Praise for the Divine Office

There are many reasons to love the Liturgy of the hours. Here are some from readers of my blog:


“I’ve become more oriented to God, to daily prayer, to silence. The psalms are a voice crying out to God, with all the human emotions—joy, despair, anger, hope. I feel connected to the entire Church, where these prayers have been said for thousands of years and yet are still new.” —Kim


“So many times a psalm I’ve prayed for years suddenly comes alive with new meaning after a personal event. People might think that [keeping the liturgical hours] means excessive regimentation, but I have found that it actually encourages more spontaneous prayer.” —Anonymous


“The Liturgy of the Hours focuses my thoughts and my faith all day long. From morning ’til night I can keep my feet in this world while my eyes look toward heaven.” —J.T.


“I say morning prayer. It makes me feel good and blessed every time.
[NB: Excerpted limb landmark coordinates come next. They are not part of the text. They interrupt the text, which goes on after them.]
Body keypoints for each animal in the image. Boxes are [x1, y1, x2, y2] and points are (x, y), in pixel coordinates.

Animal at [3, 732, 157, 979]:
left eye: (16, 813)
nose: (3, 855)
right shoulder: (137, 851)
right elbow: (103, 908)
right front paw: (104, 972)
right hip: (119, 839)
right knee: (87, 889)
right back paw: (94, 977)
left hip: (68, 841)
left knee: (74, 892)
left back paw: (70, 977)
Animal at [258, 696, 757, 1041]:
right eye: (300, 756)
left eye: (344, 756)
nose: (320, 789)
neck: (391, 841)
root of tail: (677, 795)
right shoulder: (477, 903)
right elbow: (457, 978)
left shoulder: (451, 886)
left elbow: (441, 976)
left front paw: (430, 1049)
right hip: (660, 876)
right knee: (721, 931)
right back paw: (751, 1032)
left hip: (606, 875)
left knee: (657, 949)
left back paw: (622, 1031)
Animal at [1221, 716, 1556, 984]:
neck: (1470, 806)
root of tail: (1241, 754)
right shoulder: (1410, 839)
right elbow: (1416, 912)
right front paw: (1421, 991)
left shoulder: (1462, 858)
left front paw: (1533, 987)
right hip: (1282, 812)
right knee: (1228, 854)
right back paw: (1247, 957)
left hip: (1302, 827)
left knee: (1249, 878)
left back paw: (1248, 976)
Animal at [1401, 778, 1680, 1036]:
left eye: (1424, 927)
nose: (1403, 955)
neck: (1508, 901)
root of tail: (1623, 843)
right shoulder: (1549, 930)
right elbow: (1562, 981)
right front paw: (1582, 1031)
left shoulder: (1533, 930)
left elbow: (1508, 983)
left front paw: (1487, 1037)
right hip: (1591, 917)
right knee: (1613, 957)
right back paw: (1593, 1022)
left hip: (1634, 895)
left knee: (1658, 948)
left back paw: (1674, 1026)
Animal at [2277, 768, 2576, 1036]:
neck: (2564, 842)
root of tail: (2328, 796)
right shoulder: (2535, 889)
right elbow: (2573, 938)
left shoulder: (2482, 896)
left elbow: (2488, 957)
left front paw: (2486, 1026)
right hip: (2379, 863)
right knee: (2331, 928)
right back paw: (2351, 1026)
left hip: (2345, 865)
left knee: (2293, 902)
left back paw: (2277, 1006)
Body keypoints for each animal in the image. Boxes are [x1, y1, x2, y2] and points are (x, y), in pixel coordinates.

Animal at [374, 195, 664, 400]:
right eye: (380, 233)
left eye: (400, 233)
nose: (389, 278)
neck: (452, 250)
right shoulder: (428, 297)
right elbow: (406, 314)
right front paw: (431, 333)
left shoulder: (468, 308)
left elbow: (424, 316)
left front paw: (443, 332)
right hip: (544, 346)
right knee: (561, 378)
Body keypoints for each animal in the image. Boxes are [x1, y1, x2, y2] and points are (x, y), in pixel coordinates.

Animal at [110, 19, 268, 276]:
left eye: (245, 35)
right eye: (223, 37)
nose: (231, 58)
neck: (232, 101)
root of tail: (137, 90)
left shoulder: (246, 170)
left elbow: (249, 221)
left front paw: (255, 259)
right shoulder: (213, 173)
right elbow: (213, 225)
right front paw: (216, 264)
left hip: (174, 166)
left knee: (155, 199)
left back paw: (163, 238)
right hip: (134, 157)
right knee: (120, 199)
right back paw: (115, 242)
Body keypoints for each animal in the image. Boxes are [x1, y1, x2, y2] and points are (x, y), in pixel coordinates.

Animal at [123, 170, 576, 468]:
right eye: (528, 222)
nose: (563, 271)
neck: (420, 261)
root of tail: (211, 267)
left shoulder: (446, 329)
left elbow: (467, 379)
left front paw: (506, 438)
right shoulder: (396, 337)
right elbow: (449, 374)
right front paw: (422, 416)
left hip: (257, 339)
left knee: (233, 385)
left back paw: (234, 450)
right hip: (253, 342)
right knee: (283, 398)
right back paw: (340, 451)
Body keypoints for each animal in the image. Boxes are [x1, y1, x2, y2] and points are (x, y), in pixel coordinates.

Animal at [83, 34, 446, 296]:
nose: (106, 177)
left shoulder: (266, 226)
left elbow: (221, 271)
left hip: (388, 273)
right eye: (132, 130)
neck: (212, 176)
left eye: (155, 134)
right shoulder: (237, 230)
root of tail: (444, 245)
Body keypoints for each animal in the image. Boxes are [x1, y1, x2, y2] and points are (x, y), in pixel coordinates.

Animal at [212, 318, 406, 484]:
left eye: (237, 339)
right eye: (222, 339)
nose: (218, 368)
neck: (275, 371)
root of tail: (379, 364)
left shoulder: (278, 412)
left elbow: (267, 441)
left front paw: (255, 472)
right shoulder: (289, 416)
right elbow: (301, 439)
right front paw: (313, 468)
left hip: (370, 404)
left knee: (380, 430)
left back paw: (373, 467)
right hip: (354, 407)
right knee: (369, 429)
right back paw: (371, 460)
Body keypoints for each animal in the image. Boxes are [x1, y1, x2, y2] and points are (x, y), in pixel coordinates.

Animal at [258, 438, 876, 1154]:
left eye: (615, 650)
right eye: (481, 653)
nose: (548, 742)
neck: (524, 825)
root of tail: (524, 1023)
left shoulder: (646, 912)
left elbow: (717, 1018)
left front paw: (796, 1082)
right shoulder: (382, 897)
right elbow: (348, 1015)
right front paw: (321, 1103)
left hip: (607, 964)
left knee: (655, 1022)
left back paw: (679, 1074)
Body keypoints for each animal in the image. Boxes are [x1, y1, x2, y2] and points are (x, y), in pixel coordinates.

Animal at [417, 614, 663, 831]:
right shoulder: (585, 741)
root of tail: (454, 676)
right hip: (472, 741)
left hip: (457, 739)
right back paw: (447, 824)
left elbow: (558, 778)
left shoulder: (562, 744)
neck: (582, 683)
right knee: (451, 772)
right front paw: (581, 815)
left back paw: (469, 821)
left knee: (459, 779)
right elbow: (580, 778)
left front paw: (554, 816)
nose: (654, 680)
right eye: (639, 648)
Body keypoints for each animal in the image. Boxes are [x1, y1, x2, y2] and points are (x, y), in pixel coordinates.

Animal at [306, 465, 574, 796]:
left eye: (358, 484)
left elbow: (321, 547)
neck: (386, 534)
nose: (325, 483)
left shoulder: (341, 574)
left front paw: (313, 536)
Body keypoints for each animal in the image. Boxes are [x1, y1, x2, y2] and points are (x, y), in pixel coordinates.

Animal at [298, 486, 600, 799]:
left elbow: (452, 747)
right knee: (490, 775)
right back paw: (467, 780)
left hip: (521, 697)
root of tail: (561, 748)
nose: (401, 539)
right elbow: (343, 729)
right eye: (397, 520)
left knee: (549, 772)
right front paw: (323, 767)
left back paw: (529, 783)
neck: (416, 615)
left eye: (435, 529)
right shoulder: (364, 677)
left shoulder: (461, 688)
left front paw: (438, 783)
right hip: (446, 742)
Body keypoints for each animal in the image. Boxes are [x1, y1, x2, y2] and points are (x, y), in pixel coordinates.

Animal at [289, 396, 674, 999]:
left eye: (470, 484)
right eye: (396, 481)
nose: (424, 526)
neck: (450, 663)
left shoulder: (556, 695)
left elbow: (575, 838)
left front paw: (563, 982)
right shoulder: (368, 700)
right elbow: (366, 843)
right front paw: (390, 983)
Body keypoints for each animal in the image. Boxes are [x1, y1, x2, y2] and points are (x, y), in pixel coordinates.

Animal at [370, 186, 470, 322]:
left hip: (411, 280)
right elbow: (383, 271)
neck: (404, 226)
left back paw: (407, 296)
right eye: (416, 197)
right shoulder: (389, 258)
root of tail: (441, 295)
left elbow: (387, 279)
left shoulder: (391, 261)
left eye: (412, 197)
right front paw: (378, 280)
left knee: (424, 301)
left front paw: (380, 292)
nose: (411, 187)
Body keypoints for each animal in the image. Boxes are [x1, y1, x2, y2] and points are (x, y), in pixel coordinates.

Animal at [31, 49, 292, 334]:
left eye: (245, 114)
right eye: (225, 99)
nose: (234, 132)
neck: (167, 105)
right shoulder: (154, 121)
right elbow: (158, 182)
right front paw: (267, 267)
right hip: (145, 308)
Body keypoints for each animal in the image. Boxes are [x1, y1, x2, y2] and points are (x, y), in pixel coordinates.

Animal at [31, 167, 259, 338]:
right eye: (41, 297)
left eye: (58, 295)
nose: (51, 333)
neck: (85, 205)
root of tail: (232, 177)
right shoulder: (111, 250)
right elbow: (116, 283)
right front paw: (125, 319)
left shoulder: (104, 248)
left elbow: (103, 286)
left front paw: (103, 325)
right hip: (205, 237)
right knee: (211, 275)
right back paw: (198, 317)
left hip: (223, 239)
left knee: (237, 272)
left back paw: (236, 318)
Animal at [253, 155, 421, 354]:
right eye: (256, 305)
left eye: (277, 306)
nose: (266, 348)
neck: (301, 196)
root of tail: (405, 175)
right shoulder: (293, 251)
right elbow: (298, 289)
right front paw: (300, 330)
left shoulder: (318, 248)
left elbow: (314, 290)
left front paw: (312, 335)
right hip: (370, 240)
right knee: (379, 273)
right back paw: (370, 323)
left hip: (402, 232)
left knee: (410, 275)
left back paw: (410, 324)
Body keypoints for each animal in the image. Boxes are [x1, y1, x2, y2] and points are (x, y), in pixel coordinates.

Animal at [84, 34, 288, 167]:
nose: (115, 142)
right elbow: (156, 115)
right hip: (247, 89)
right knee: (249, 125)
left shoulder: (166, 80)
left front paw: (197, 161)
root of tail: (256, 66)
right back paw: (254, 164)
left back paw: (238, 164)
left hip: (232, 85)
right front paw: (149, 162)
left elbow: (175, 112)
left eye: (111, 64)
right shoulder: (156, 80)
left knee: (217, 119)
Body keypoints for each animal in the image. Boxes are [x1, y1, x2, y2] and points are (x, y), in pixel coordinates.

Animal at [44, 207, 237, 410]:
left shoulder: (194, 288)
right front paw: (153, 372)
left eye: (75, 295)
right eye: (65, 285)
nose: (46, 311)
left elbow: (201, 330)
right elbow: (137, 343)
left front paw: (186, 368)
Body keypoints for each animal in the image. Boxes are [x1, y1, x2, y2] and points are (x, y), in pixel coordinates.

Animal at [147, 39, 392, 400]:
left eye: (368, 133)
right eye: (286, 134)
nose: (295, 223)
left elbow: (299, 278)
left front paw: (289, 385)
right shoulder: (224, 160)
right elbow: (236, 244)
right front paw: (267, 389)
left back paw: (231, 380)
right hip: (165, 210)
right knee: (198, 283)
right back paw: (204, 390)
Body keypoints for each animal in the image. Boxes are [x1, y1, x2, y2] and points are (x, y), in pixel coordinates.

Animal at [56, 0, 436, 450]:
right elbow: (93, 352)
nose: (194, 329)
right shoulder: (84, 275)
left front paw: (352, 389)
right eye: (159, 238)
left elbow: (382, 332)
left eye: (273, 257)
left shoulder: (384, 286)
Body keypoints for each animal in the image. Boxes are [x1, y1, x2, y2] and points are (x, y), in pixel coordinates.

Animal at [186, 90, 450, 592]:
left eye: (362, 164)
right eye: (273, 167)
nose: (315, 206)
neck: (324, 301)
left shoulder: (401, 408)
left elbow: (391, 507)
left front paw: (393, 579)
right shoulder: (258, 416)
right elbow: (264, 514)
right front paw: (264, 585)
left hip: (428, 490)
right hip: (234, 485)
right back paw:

I leave the house with a smile and a happy heart.” —Erin


“I love that I cannot exhaust all the Scripture, songs, and prayers that the Church provides for me throughout the day!” —Marissa


In November, 2011, Pope Benedict XVI expressed the wish that all Catholics “become accustomed to using the Liturgy of the Hours: Lauds, Vespers, and Compline.” If you’ve been looking for a prayer routine that is deeply scriptural and varied enough to prevent boredom, it would be smart to take the pope’s advice.



Tips for beginners

  1. Start small, with just one of the hours—or even just one psalm—each day. Add more as you get into a routine.
  2. If you have trouble with the instructions in the breviary, ask your pastor or someone with experience for help.
  3. Don’t get discouraged by interruptions. You don’t live in a cloister. Pause and come back to your prayers later, or rest in the knowledge that others around the world have finished it for you.